By the time Shane Van Daele found out Holden was quitting, much of the rest of the country was already in shock.
The news stunned the owner of Mandurah Holden, a brand that has been iconic in Mandurah for 27 years, much like Holden has been in Australia for 65 years.
"I was with a customer signing over a car and I was wondering why my phone was going off," the family man said.
Missing the announcement
"The word got out quicker than it could get to me."
Shane and several staff were so busy doing their jobs, they missed the announcement.
"We've been very loyal to the franchise and this has come as a shock. We expected to find a solution so of course, it hurts a bit."
"The word got out quicker than it could get to me."Shane Van Daele
General Motors, Holden's US parent, announced on Monday that the brand will be "retired" and local design and engineering operations cease.

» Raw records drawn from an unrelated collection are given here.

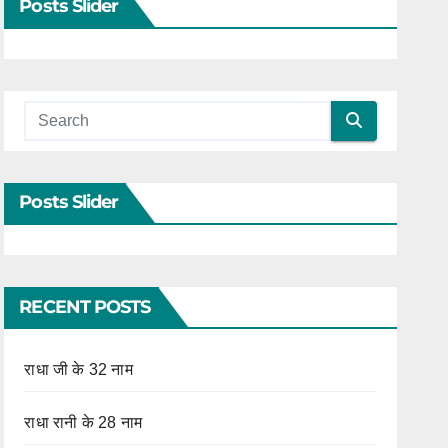
Posts Slider
Posts Slider
RECENT POSTS
राधा जी के 32 नाम
राधा रानी के 28 नाम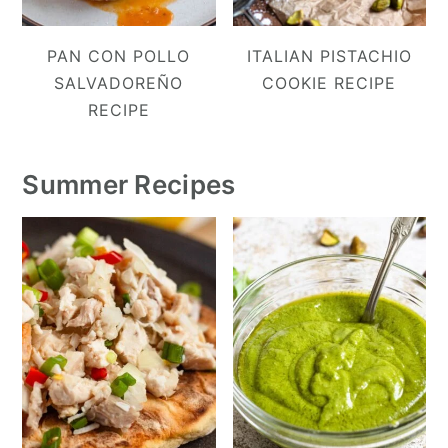
PAN CON POLLO
ITALIAN PISTACHIO
SALVADOREÑO
COOKIE RECIPE
RECIPE
Summer Recipes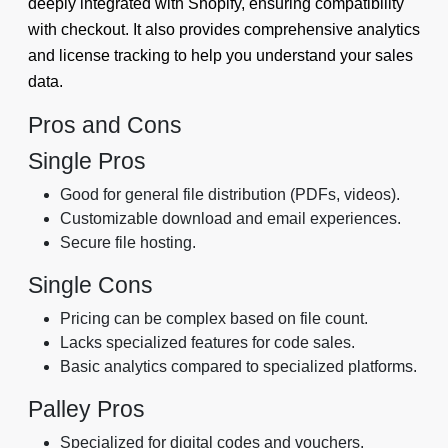
deeply integrated with Shopify, ensuring compatibility
with checkout. It also provides comprehensive analytics
and license tracking to help you understand your sales
data.
Pros and Cons
Single Pros
Good for general file distribution (PDFs, videos).
Customizable download and email experiences.
Secure file hosting.
Single Cons
Pricing can be complex based on file count.
Lacks specialized features for code sales.
Basic analytics compared to specialized platforms.
Palley Pros
Specialized for digital codes and vouchers.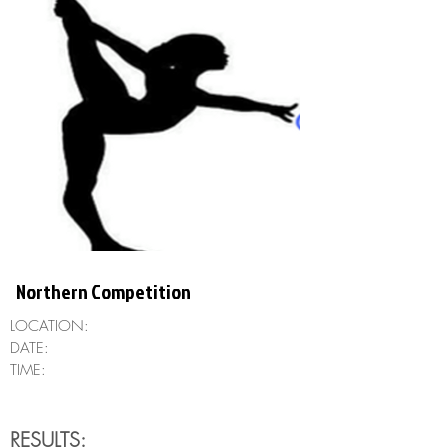
Northern Competition
LOCATION:
DATE:
TIME:
RESULTS: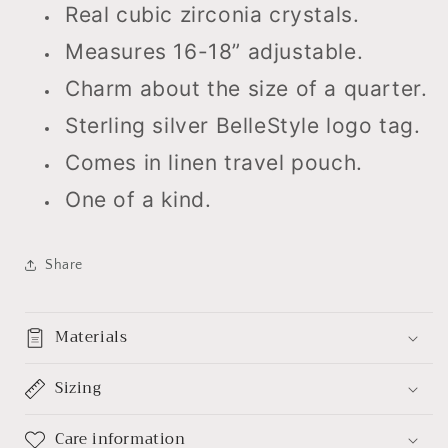
Real cubic zirconia crystals.
Measures 16-18” adjustable.
Charm about the size of a quarter.
Sterling silver BelleStyle logo tag.
Comes in linen travel pouch.
One of a kind.
Share
Materials
Sizing
Care information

Like the rest of Australia, the Van Daele family expected the Holden brand to forever be synonymous with Australia, given its rich history.
Football, meat pies, kangaroos and Holden cars
After all, the jingle told us we loved "football, meat pies, kangaroos and Holden cars". But these days we love Japanese utes and small Toyotas, Hyundais and Subarus more, it seems.

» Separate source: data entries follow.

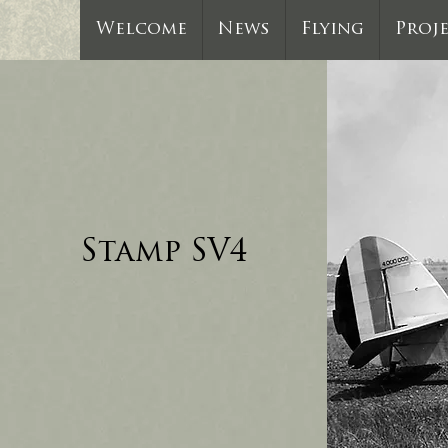
Welcome
News
Flying
Proj
Stamp SV4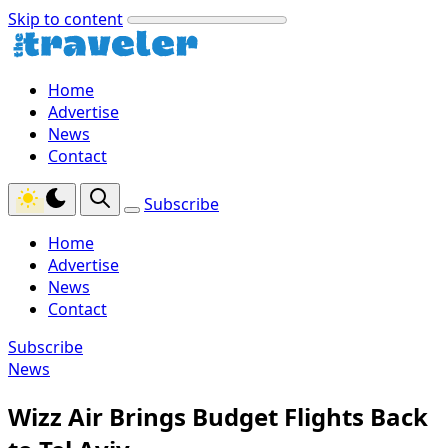
Skip to content
Home
Advertise
News
Contact
Subscribe
Home
Advertise
News
Contact
Subscribe
News
Wizz Air Brings Budget Flights Back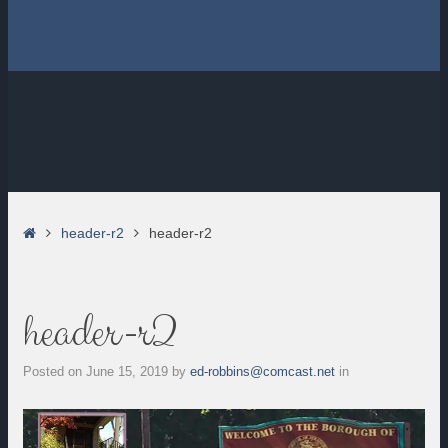
Home
header-r2
header-r2
header-r2
Posted on
June 15, 2019
by
ed-robbins@comcast.net
in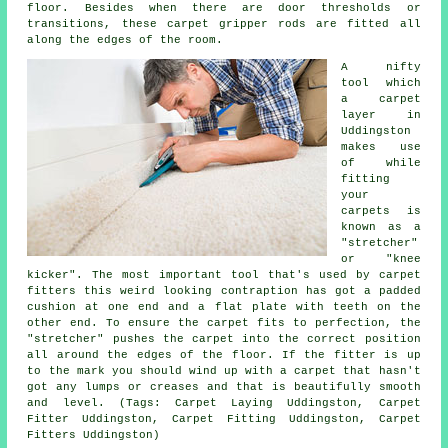
floor. Besides when there are door thresholds or
transitions, these carpet gripper rods are fitted all
along the edges of the room.
A nifty
tool which
a carpet
layer in
Uddingston
makes use
of while
fitting
your
carpets is
known as a
"stretcher"
or "knee
kicker". The most important tool that's used by carpet
fitters this weird looking contraption has got a padded
cushion at one end and a flat plate with teeth on the
other end. To ensure the carpet fits to perfection, the
"stretcher" pushes the carpet into the correct position
all around the edges of the floor. If the fitter is up
to the mark you should wind up with a carpet that hasn't
got any lumps or creases and that is beautifully smooth
and level. (Tags: Carpet Laying Uddingston, Carpet
Fitter Uddingston, Carpet Fitting Uddingston, Carpet
Fitters Uddingston)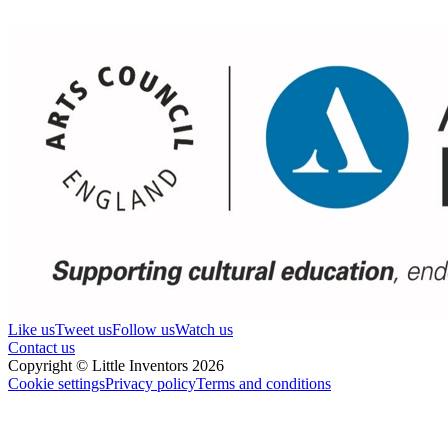
Like us
Tweet us
Follow us
Watch us
Contact us
Copyright © Little Inventors 2026
Cookie settings
Privacy policy
Terms and conditions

The abrupt decision to kill off Holden has put "a spanner in the works" for Shane but he said it would force a change his business was ready for.

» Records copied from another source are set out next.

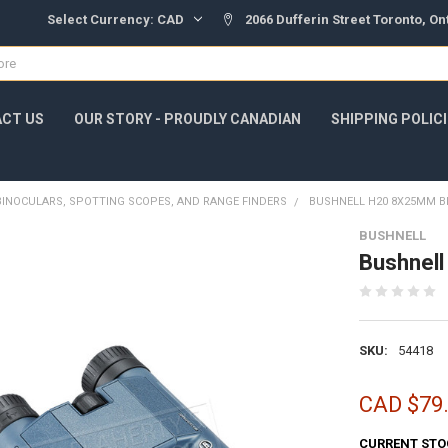
Select Currency:
CAD
2066 Dufferin Street Toronto, O
CT US
OUR STORY - PROUDLY CANADIAN
SHIPPING POLIC
BINOCULARS, SPOTTING SCOPES, AND RANGE FINDERS
BUSHNELL H20 8X25MM B
BUSHNELL
Bushnel
SKU:
54418
CAD $79
CURRENT STO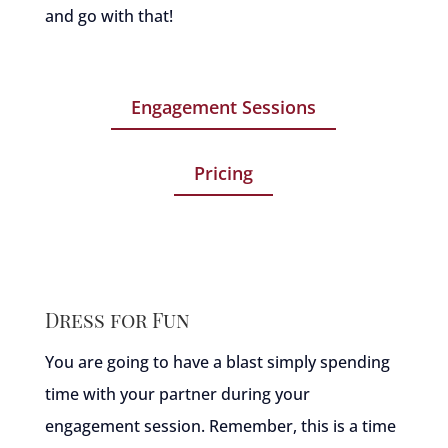
and go with that!
Engagement Sessions
Pricing
Dress for Fun
You are going to have a blast simply spending
time with your partner during your
engagement session. Remember, this is a time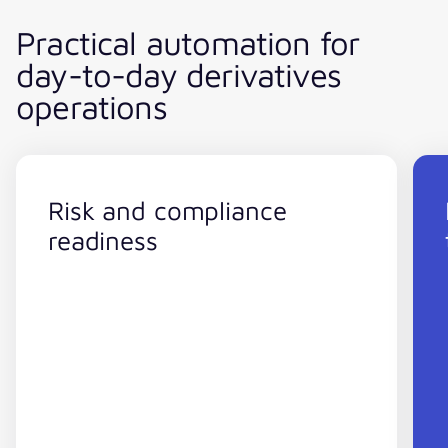
Practical automation for
day-to-day derivatives
operations
Risk and compliance
readiness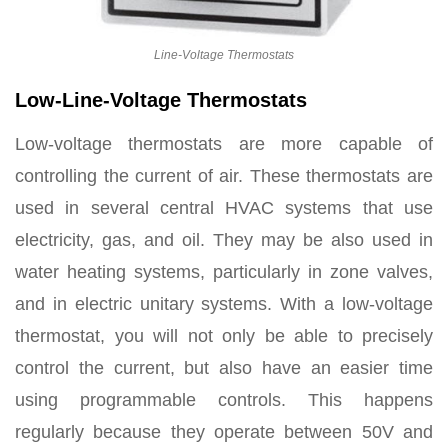
Line-Voltage Thermostats
Low-
Line-Voltage Thermostats
Low-voltage thermostats are more capable of
controlling the current of air. These thermostats are
used in several central HVAC systems that use
electricity, gas, and oil. They may be also used in
water heating systems, particularly in zone valves,
and in electric unitary systems. With a low-voltage
thermostat, you will not only be able to precisely
control the current, but also have an easier time
using programmable controls. This happens
regularly because they operate between 50V and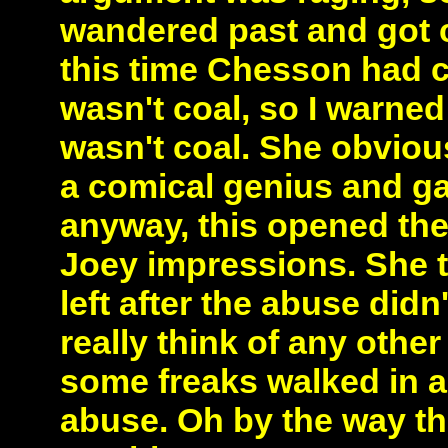
wandered past and got 
this time Chesson had 
wasn't coal, so I warned
wasn't coal. She obvious
a comical genius and ga
anyway, this opened the
Joey impressions. She too
left after the abuse did
really think of any othe
some freaks walked in
abuse. Oh by the way the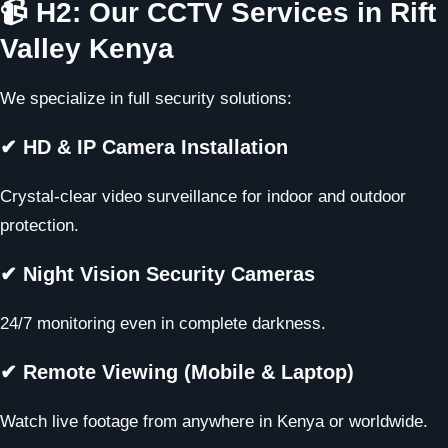
📹 H2: Our CCTV Services in Rift
Valley Kenya
We specialize in full security solutions:
✔ HD & IP Camera Installation
Crystal-clear video surveillance for indoor and outdoor
protection.
✔ Night Vision Security Cameras
24/7 monitoring even in complete darkness.
✔ Remote Viewing (Mobile & Laptop)
Watch live footage from anywhere in Kenya or worldwide.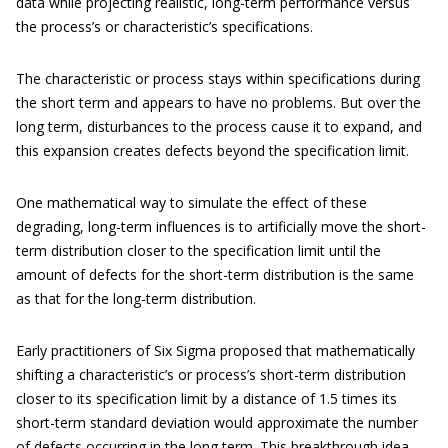
data while projecting realistic, long-term performance versus
the process’s or characteristic’s specifications.
The characteristic or process stays within specifications during
the short term and appears to have no problems. But over the
long term, disturbances to the process cause it to expand, and
this expansion creates defects beyond the specification limit.
One mathematical way to simulate the effect of these
degrading, long-term influences is to artificially move the short-
term distribution closer to the specification limit until the
amount of defects for the short-term distribution is the same
as that for the long-term distribution.
Early practitioners of Six Sigma proposed that mathematically
shifting a characteristic’s or process’s short-term distribution
closer to its specification limit by a distance of 1.5 times its
short-term standard deviation would approximate the number
of defects occurring in the long term. This breakthrough idea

The family business has six franchises in the pipeline, including a signed deal with off-road vehicle company Polaris and plans for an accessory-based business for outdoor activities, with most expected to be operating by the end of the year.
The blow somewhat lessened
But that only somewhat lessens the blow for the Barragup family, which has only ever known Holdens.
In 1993 when Shane was just 12 years old, his father, Lou Van Daele started Mandurah Holden and a few years later Shane bought his first car with his own money - a "boring, plain white four-cylinder" UC Torana.
It was the first of many Holdens for him and he expected his sons Harrison, 5 and Jackson, 3 would continue the family tradition.
"Harrison already says he wants to take over the family business," Shane said. "My kids have only ever known Holden."
'We had to prepare him': Conversations in the school yard.
Instead, Harrison is having conversations in the school yard because the news is so big for Australians that "even year ones are talking about it", Shane said. "We had to prepare him because we knew other children would be asking him about it."
Shane said the business would continue its decades-old commitment to supporting local sporting clubs and groups under a different umbrella - West Coast Automotive Group.
He said the business had posted record months since he took over the helm in April and he was confident local jobs weren't at risk.
"We are going to build the loyalty in Mandurah again for the brands we choose," he said. "Our staff know our business is already expanding into other franchises."
Shane said they would continue to support Holden owners with "warranty, spare parts, servicing and recalls for at least the next 10 years".
Holden has pledged to provide compensation to dealers to transition their operations to other brands or to close.